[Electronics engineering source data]
- - -
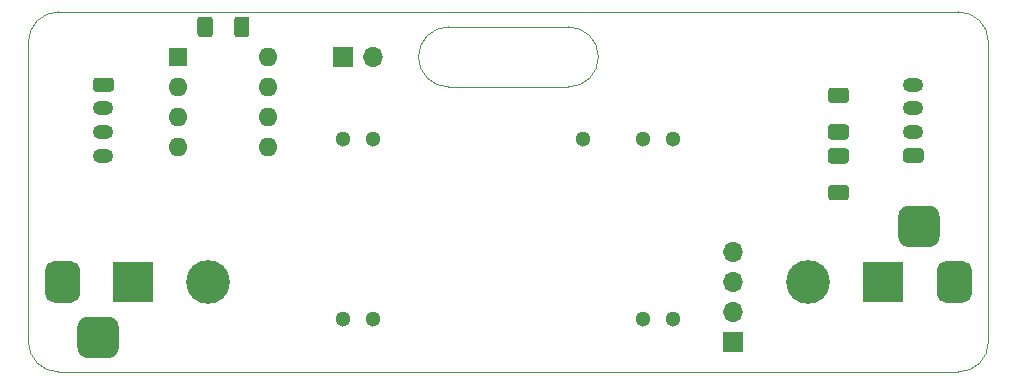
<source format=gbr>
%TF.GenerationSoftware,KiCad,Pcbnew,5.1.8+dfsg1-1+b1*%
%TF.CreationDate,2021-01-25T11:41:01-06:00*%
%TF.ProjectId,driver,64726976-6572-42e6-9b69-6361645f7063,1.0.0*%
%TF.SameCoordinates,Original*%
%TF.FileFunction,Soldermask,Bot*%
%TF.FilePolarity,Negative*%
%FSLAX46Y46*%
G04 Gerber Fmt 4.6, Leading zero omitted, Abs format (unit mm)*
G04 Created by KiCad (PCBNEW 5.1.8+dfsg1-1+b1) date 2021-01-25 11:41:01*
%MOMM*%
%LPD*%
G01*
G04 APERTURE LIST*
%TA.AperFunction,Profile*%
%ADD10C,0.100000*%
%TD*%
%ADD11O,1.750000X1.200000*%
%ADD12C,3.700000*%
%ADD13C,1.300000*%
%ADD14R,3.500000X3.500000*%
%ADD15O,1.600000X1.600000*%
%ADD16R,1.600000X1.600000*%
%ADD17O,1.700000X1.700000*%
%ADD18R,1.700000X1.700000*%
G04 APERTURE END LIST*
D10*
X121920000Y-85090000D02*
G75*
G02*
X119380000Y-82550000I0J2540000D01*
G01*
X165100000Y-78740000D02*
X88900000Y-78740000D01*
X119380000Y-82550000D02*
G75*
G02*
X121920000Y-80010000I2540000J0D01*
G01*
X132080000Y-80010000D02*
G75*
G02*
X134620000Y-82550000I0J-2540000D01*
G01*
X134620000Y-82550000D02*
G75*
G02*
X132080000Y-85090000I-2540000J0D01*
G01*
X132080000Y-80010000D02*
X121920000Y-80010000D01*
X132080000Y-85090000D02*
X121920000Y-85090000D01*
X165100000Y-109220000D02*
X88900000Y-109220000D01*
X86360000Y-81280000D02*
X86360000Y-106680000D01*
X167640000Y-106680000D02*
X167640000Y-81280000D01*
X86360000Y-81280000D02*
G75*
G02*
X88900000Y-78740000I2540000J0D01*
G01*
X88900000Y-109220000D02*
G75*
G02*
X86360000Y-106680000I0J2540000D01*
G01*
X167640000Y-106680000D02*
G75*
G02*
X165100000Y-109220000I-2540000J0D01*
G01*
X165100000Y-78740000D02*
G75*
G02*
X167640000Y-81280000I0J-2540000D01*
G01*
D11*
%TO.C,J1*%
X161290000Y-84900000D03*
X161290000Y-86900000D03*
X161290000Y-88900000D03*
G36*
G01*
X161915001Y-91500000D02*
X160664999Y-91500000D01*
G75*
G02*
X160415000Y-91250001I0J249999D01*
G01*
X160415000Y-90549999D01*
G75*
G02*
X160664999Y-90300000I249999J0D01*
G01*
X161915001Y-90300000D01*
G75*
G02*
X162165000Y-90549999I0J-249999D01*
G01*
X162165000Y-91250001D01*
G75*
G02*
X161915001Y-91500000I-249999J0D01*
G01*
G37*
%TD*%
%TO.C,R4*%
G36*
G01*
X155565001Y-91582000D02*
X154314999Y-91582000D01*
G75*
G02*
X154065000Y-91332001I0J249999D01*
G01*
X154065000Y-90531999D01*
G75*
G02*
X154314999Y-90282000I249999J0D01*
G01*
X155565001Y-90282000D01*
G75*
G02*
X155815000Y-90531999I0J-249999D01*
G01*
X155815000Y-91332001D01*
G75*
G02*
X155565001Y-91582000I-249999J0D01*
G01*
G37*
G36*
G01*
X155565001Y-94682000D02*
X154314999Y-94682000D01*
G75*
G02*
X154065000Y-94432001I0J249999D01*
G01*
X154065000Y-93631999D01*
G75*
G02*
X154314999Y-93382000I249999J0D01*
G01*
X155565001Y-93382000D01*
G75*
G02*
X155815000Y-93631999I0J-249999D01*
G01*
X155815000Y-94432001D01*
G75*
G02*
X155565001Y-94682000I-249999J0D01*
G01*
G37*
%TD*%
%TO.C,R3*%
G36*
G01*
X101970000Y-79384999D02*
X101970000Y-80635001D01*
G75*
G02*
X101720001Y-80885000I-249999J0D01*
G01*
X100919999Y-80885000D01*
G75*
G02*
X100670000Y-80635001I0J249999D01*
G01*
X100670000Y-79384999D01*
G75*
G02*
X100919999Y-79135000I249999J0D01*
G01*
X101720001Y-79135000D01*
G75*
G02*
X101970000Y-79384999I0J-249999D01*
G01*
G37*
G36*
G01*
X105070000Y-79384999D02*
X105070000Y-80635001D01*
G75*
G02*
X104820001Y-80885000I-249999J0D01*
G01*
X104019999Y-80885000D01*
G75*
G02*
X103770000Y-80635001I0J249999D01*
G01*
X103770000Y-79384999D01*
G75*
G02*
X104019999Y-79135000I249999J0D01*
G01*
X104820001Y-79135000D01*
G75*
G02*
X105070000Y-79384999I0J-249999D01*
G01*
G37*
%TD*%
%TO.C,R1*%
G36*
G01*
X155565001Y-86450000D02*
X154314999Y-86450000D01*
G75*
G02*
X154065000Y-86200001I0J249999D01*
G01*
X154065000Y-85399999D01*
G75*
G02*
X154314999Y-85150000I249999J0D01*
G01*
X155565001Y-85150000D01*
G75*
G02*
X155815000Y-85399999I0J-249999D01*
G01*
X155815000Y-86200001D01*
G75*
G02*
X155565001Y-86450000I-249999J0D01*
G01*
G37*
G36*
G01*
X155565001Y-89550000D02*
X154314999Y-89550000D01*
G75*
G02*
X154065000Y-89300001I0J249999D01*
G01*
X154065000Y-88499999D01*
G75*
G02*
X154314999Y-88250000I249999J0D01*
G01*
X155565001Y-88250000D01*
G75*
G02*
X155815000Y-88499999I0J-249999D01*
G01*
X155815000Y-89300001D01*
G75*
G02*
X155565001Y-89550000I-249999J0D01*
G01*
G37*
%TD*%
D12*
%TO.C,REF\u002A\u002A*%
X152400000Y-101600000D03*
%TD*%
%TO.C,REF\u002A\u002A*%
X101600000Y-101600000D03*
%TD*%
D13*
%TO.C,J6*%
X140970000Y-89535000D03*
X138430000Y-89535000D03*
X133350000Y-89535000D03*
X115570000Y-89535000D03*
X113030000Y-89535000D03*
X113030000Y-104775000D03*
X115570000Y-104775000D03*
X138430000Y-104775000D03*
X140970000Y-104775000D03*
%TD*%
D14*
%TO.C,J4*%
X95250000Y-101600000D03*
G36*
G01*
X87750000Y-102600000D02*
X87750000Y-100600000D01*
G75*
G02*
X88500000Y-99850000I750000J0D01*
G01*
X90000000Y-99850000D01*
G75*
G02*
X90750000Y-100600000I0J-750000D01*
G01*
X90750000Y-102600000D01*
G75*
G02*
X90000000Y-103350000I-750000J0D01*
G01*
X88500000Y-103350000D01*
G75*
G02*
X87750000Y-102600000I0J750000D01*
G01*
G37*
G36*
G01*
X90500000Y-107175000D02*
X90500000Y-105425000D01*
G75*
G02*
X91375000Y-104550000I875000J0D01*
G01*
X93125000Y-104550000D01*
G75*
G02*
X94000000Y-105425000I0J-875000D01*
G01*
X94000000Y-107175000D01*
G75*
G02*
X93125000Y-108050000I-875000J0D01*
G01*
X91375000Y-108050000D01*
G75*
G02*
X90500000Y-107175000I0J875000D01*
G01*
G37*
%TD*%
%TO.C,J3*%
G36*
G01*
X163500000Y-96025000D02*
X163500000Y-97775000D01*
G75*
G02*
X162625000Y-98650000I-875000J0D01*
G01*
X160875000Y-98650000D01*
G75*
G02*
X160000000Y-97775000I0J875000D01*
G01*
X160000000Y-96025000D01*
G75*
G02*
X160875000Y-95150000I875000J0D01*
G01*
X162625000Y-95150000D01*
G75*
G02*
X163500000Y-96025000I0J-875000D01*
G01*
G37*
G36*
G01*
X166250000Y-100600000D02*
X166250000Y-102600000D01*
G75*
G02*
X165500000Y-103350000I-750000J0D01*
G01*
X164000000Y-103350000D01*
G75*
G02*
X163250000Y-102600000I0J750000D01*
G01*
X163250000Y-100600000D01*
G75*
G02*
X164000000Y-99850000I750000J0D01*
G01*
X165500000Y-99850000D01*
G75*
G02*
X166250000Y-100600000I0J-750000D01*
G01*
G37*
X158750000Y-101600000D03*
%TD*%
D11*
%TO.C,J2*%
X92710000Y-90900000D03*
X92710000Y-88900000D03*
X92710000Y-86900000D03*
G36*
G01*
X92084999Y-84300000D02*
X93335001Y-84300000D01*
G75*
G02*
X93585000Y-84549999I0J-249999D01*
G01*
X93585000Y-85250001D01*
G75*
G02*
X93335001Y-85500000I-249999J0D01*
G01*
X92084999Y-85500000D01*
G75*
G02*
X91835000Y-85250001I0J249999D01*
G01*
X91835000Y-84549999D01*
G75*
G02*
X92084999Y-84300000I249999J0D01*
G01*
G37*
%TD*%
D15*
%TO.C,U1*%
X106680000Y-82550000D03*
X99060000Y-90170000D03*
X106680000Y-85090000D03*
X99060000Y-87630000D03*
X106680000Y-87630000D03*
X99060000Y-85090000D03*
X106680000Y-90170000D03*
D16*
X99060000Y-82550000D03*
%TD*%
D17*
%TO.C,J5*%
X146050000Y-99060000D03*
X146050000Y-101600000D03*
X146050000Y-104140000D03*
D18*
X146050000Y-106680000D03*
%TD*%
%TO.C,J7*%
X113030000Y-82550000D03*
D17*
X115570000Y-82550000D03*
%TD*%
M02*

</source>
- - -
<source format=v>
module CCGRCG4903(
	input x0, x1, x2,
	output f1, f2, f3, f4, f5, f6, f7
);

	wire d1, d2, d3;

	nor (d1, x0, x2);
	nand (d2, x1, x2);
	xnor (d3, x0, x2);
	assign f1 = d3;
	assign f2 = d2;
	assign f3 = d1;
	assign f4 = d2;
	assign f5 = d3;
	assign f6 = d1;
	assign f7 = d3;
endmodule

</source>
- - -
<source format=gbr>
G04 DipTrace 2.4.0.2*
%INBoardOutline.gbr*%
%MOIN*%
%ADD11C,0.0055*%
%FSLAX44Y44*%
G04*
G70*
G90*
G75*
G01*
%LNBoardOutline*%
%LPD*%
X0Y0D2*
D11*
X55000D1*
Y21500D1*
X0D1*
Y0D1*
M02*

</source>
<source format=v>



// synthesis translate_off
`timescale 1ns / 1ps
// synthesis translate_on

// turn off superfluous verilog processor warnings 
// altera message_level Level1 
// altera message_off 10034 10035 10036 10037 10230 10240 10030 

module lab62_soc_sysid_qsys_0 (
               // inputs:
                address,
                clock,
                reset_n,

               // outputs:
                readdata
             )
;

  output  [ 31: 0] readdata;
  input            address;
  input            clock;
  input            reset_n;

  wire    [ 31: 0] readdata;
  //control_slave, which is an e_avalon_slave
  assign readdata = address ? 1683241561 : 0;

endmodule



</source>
- - -
• ASSIGNMENT: "APERTURE" is the string to look for; please copy every line of the records above where it appears.

• ANSWER TO THE EXERCISE:
G04 APERTURE LIST*
G04 APERTURE END LIST*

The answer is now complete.